─── Data to process
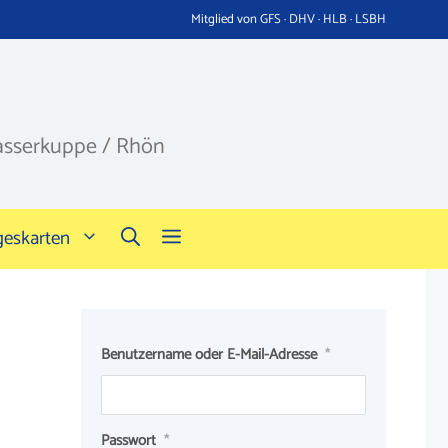
Mitglied von GFS · DHV · HLB · LSBH
asserkuppe / Rhön
geskarten
Benutzername oder E-Mail-Adresse
*
Passwort
*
──────
■ **Description of the task**:
None of the pictures should be copied, but every record above must be returned exactly.

■ **Task result**:
Mitglied von GFS · DHV · HLB · LSBH
asserkuppe / Rhön
geskarten
Benutzername oder E-Mail-Adresse
*
Passwort
*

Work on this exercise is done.